Lahiri D K, Lewis S, Farlow M R
Department of Psychiatry and Neurology, Indiana University School of Medicine, Indianapolis 46202-4887.
J Neurosci Res. 1994 Apr 15;37(6):777-87. doi: 10.1002/jnr.490370612.
The characteristic features of Alzheimer's disease (AD) include a high density of beta-amyloid-containing plaques in the cerebral cortex and the loss of basal forebrain cholinergic neurons. Amyloid beta-protein (A beta, Mr. approximately 4.5 kDa) is derived from a family of large (Mr. approximately 110-140 kDa) beta-amyloid precursor proteins (APP) which are integral membrane glycoproteins consisting of a large extracytoplasmic domain, a transmembrane domain, and a short cytoplasmic tail. Secreted derivatives of APP lacking the cytoplasmic tail, transmembrane domain, and a small portion of the extracellular domain are generated by the proteolytic processing of full length APP by a family of proteolytic enzymes known as APP secretases. Using cell cultures, we investigated the possibility that APP processing can be regulated by a centrally active cholinesterase inhibitor, tacrine, which has recently been shown to improve memory and cognitive functions in patients with AD. We analyzed the level of APP in glial, fibroblast, pheochromocytoma (PC12), and neuroblastoma cells by immunoblotting cell lysates and conditioned media. Normal levels of secretion of soluble APP derivatives by cells into conditioned media were severely inhibited by treating cells with tacrine. A similar decrease after treatment with tacrine was observed when neuroblastoma and PC12 cells were pretreated with either growth factors, phorbol ester, or retinoic acid.

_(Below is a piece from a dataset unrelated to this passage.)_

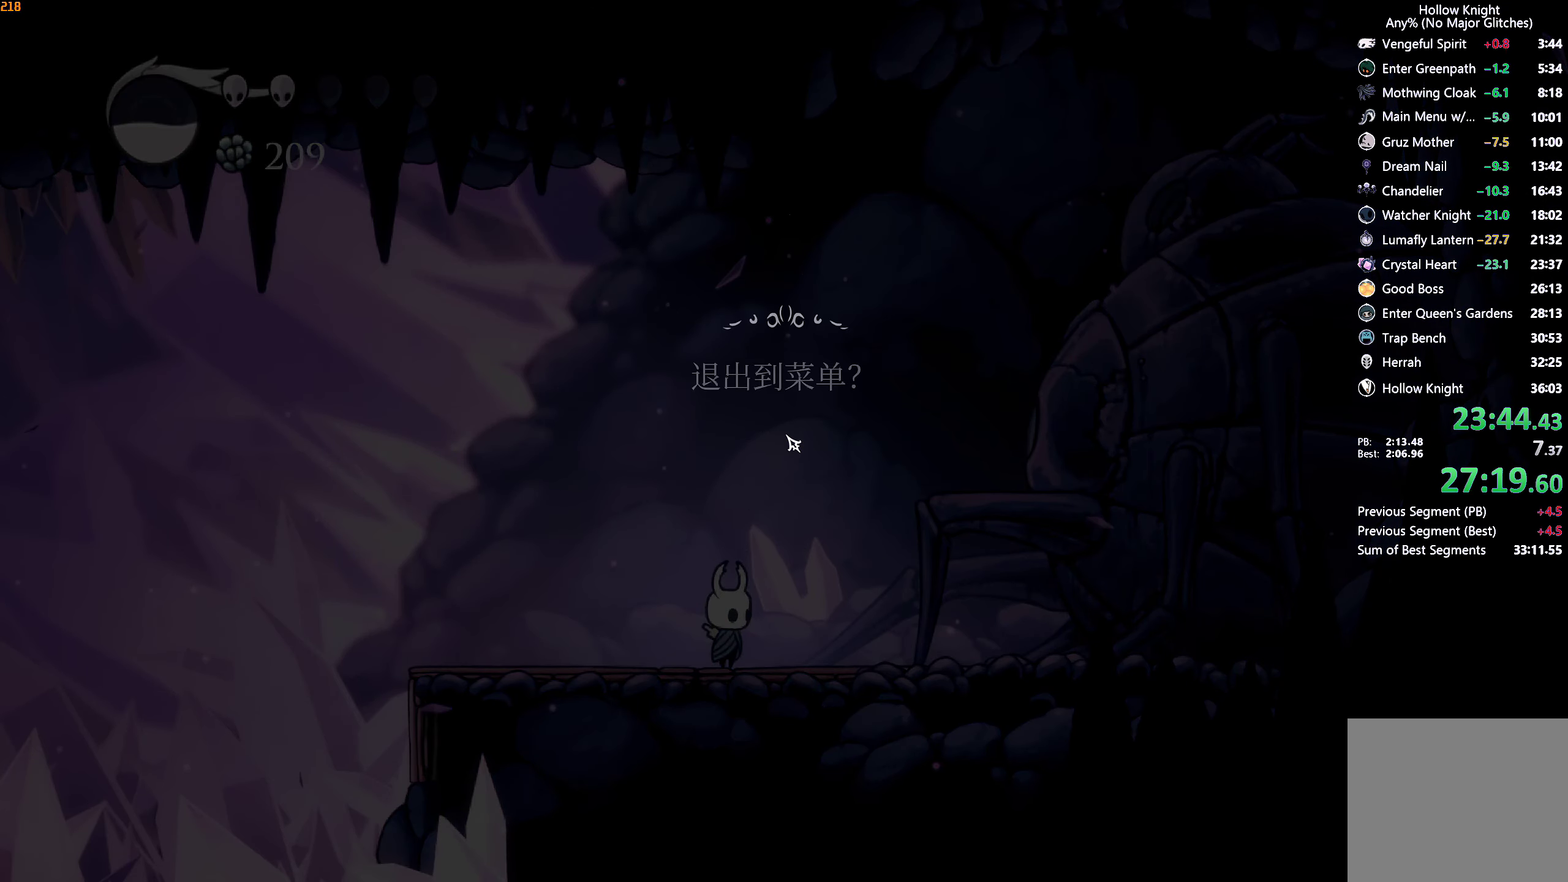
{"buttons": ["A"], "left_stick": "center", "right_stick": "center", "events": [[233, "DPAD_UP", "down"], [283, "A", "down"], [317, "DPAD_UP", "up"], [350, "A", "up"], [400, "A", "down"], [450, "A", "up"], [500, "A", "down"]]}
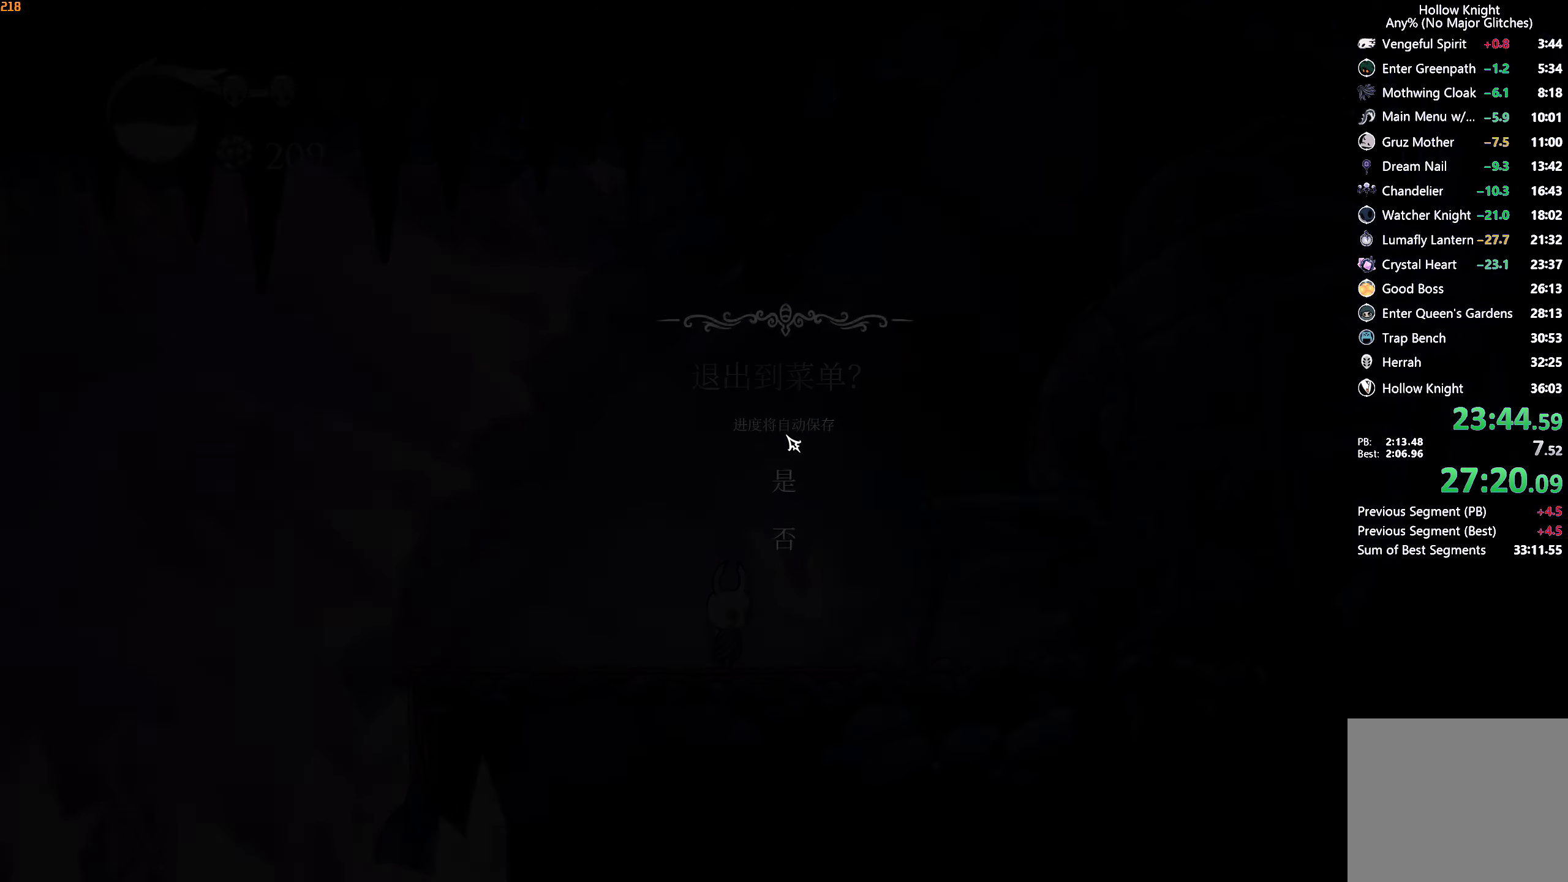
{"buttons": [], "left_stick": "center", "right_stick": "center", "events": [[83, "A", "up"], [333, "A", "down"], [367, "A", "up"], [450, "A", "down"], [483, "A", "up"]]}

To determine whether the effect of tacrine on APP levels was specific or a more general phenomenon affecting other proteins, we measured the level of heat shock protein-70 (HSP-70) and another secretory protein, protease nexin-1 (PN-1). Tacrine treatment did not alter the level of HSP-70 in cell extracts and tacrine affected mildly the secretion of PN-1. Thus, the processing of HSP and PN-1, unlike APP, was not severely affected by treating cells with tacrine. Our results suggest that tacrine may inhibit an acetylcholinesterase-associated proteolytic activity involved in the secretion of APP, which results in less secretion of soluble APP into the conditioned media from tacrine treated cells. These results demonstrate that tacrine regulates APP secretion in cell cultures and suggest the possibility that tacrine therapy of Alzheimer's disease may, in the longer term, have effects on the process of A beta deposition.
阿尔茨海默病(AD)的特征包括大脑皮层中含有β-淀粉样蛋白的斑块密度高以及基底前脑胆碱能神经元的丧失。淀粉样β蛋白(Aβ,分子量约4.5 kDa)源自一大类(分子量约110 - 140 kDa)的β-淀粉样前体蛋白(APP),这些蛋白是整合膜糖蛋白,由一个大的胞外结构域、一个跨膜结构域和一个短的胞质尾巴组成。APP的分泌衍生物缺乏胞质尾巴、跨膜结构域和一小部分胞外结构域,是由一类称为APP分泌酶的蛋白水解酶对全长APP进行蛋白水解加工产生的。利用细胞培养,我们研究了APP加工过程是否可以被一种中枢活性胆碱酯酶抑制剂他克林调节的可能性,最近的研究表明他克林可以改善AD患者的记忆和认知功能。我们通过免疫印迹细胞裂解物和条件培养基分析了胶质细胞、成纤维细胞、嗜铬细胞瘤(PC12)和神经母细胞瘤细胞中APP的水平。用他克林处理细胞会严重抑制细胞向条件培养基中分泌可溶性APP衍生物的正常水平。当神经母细胞瘤和PC12细胞用生长因子、佛波酯或视黄酸预处理后,再用他克林处理也会观察到类似的下降。为了确定他克林对APP水平的影响是特异性的还是影响其他蛋白质的更普遍现象,我们测量了热休克蛋白-70(HSP-70)和另一种分泌蛋白蛋白酶nexin-1(PN-1)的水平。他克林处理不会改变细胞提取物中HSP-70的水平,并且他克林对PN-1的分泌影响较小。因此,与APP不同,HSP和PN-1的加工过程不会受到他克林处理细胞的严重影响。我们的结果表明,他克林可能抑制了与乙酰胆碱酯酶相关的参与APP分泌的蛋白水解活性,这导致从他克林处理的细胞中分泌到条件培养基中的可溶性APP减少。这些结果表明他克林在细胞培养中调节APP分泌,并提示他克林治疗阿尔茨海默病从长远来看可能对Aβ沉积过程产生影响。